Exercise description: Reproduce the lines below exactly. Skip images.

Supplied entries:
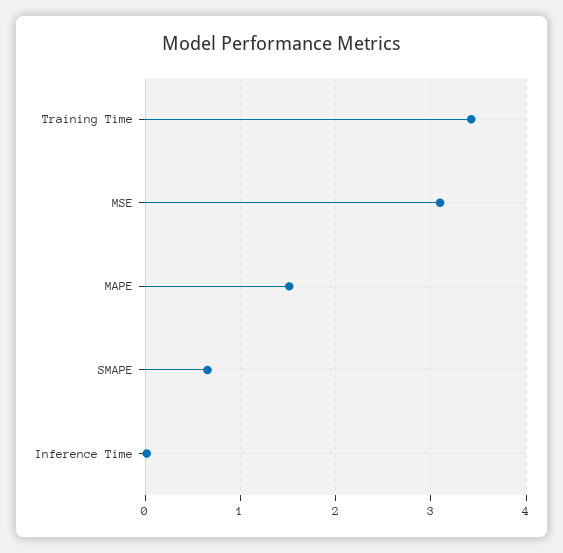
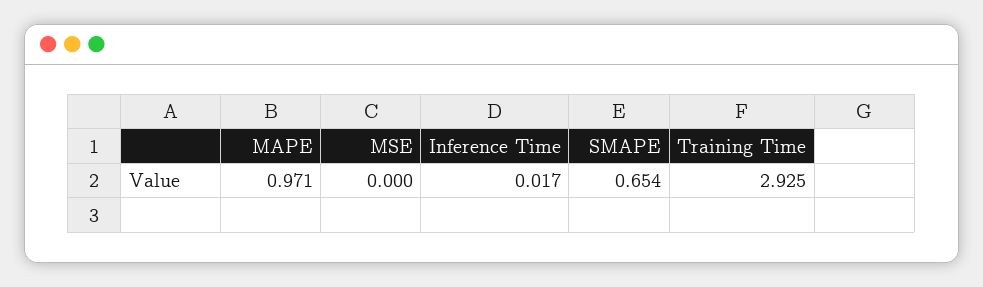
  {
-   "Training Time": 3.4,
+   "Training Time": 2.925,
-   "MSE": 3.1,
+   "MSE": 0,
-   "MAPE": 1.5,
+   "MAPE": 0.971,
    "SMAPE": 0.654,
    "Inference Time": 0.017
  }

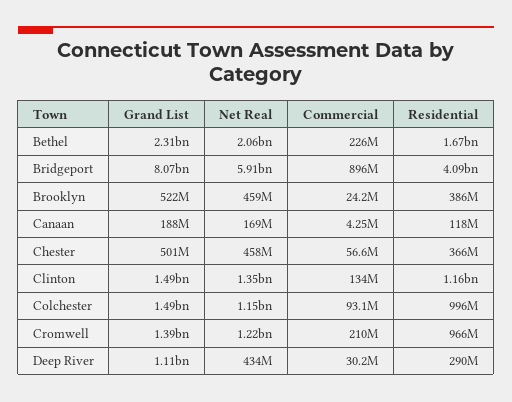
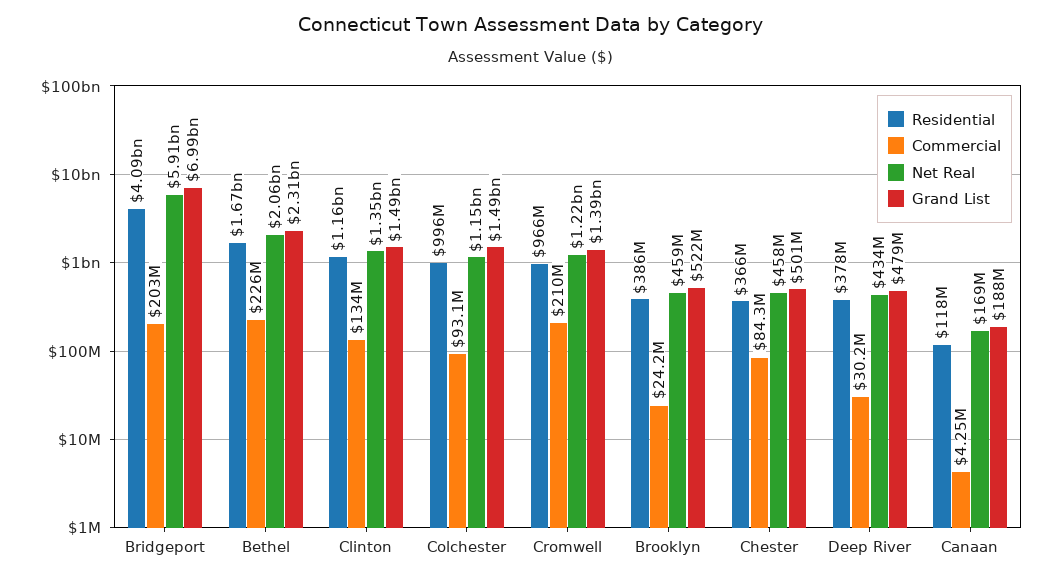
  {
    "Grand List": {
      "Bethel": 2310000000,
-     "Bridgeport": 8070000000,
+     "Bridgeport": 6990000000,
      "Brooklyn": 522000000,
      "Canaan": 188000000,
      "Chester": 501000000,
      "Clinton": 1490000000,
      "Colchester": 1490000000,
      "Cromwell": 1390000000,
-     "Deep River": 1110000000
+     "Deep River": 479000000
    },
    "Net Real": {
      "Bethel": 2060000000,
      "Bridgeport": 5910000000,
      "Brooklyn": 459000000,
      "Canaan": 169000000,
      "Chester": 458000000,
      "Clinton": 1350000000,
      "Colchester": 1150000000,
      "Cromwell": 1220000000,
      "Deep River": 434000000
    },
    "Commercial": {
      "Bethel": 226000000,
-     "Bridgeport": 896000000,
+     "Bridgeport": 203000000,
      "Brooklyn": 24200000,
      "Canaan": 4250000,
-     "Chester": 56600000,
+     "Chester": 84300000,
      "Clinton": 134000000,
      "Colchester": 93100000,
      "Cromwell": 210000000,
      "Deep River": 30200000
    },
    "Residential": {
      "Bethel": 1670000000,
      "Bridgeport": 4090000000,
      "Brooklyn": 386000000,
      "Canaan": 118000000,
      "Chester": 366000000,
      "Clinton": 1160000000,
      "Colchester": 996000000,
      "Cromwell": 966000000,
-     "Deep River": 290000000
+     "Deep River": 378000000
    }
  }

Exercise result:
  {
-   "Training Time": 3.4,
+   "Training Time": 2.925,
-   "MSE": 3.1,
+   "MSE": 0,
-   "MAPE": 1.5,
+   "MAPE": 0.971,
    "SMAPE": 0.654,
    "Inference Time": 0.017
  }

  {
    "Grand List": {
      "Bethel": 2310000000,
-     "Bridgeport": 8070000000,
+     "Bridgeport": 6990000000,
      "Brooklyn": 522000000,
      "Canaan": 188000000,
      "Chester": 501000000,
      "Clinton": 1490000000,
      "Colchester": 1490000000,
      "Cromwell": 1390000000,
-     "Deep River": 1110000000
+     "Deep River": 479000000
    },
    "Net Real": {
      "Bethel": 2060000000,
      "Bridgeport": 5910000000,
      "Brooklyn": 459000000,
      "Canaan": 169000000,
      "Chester": 458000000,
      "Clinton": 1350000000,
      "Colchester": 1150000000,
      "Cromwell": 1220000000,
      "Deep River": 434000000
    },
    "Commercial": {
      "Bethel": 226000000,
-     "Bridgeport": 896000000,
+     "Bridgeport": 203000000,
      "Brooklyn": 24200000,
      "Canaan": 4250000,
-     "Chester": 56600000,
+     "Chester": 84300000,
      "Clinton": 134000000,
      "Colchester": 93100000,
      "Cromwell": 210000000,
      "Deep River": 30200000
    },
    "Residential": {
      "Bethel": 1670000000,
      "Bridgeport": 4090000000,
      "Brooklyn": 386000000,
      "Canaan": 118000000,
      "Chester": 366000000,
      "Clinton": 1160000000,
      "Colchester": 996000000,
      "Cromwell": 966000000,
-     "Deep River": 290000000
+     "Deep River": 378000000
    }
  }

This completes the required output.